Given data:
►

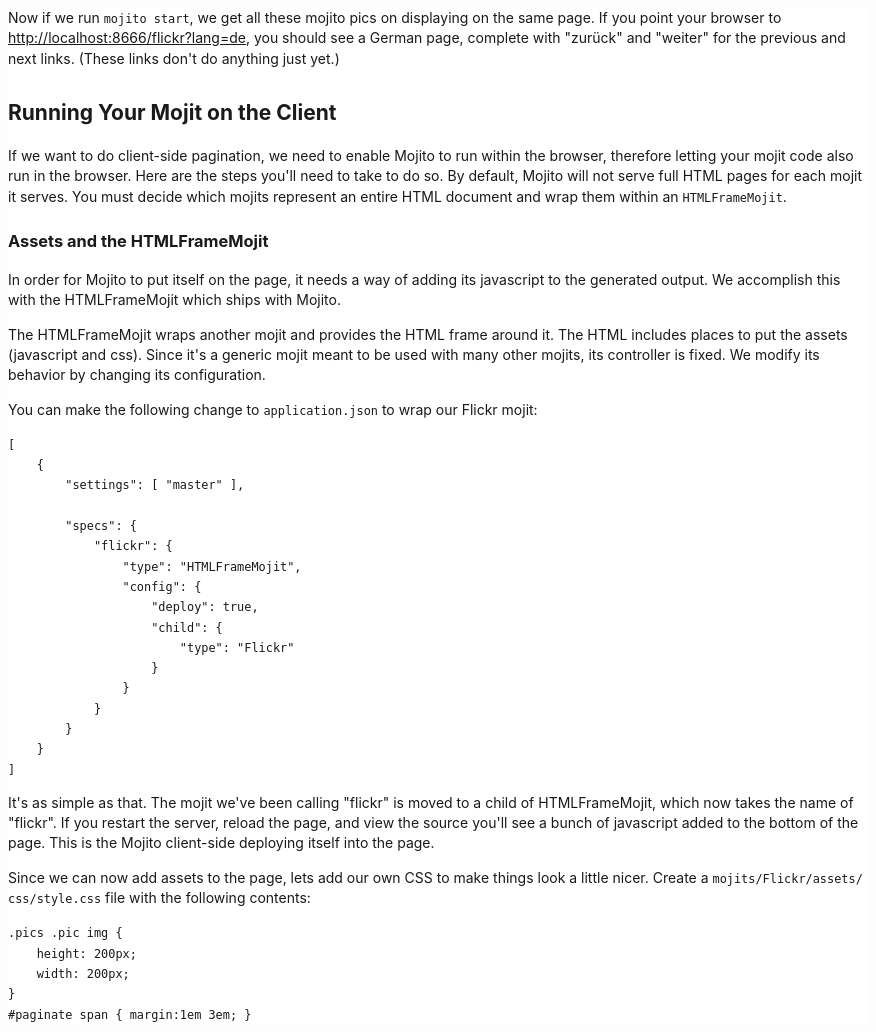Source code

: Now if we run `mojito start`, we get all these mojito pics on displaying on the same page. If you point your browser to [http://localhost:8666/flickr?lang=de](http://localhost:8666/flickr?lang=de), you should see a German page, complete with "zurück" and "weiter" for the previous and next links. (These links don't do anything just yet.)

## Running Your Mojit on the Client

If we want to do client-side pagination, we need to enable Mojito to run within the browser, therefore letting your mojit code also run in the browser. Here are the steps you'll need to take to do so. By default, Mojito will not serve full HTML pages for each mojit it serves. You must decide which mojits represent an entire HTML document and wrap them within an `HTMLFrameMojit`.

### Assets and the HTMLFrameMojit

In order for Mojito to put itself on the page, it needs a way of adding its javascript to the generated output. We accomplish this with the HTMLFrameMojit which ships with Mojito.

The HTMLFrameMojit wraps another mojit and provides the HTML frame around it. The HTML includes places to put the assets (javascript and css). Since it's a generic mojit meant to be used with many other mojits, its controller is fixed. We modify its behavior by changing its configuration.

You can make the following change to `application.json` to wrap our Flickr mojit:

    [
        {
            "settings": [ "master" ],

            "specs": {
                "flickr": {
                    "type": "HTMLFrameMojit",
                    "config": {
                        "deploy": true,
                        "child": {
                            "type": "Flickr"
                        }
                    }
                }
            }
        }
    ]

It's as simple as that. The mojit we've been calling "flickr" is moved to a child of HTMLFrameMojit, which now takes the name of "flickr". If you restart the server, reload the page, and view the source you'll see a bunch of javascript added to the bottom of the page. This is the Mojito client-side deploying itself into the page.

Since we can now add assets to the page, lets add our own CSS to make things look a little nicer. Create a `mojits/Flickr/assets/css/style.css` file with the following contents:

    .pics .pic img {
        height: 200px;
        width: 200px;
    }
    #paginate span { margin:1em 3em; }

◄

Problem requirements: Tally the lines of the material above that contain the string "browser". Reply with the count alone.

Task answer: 2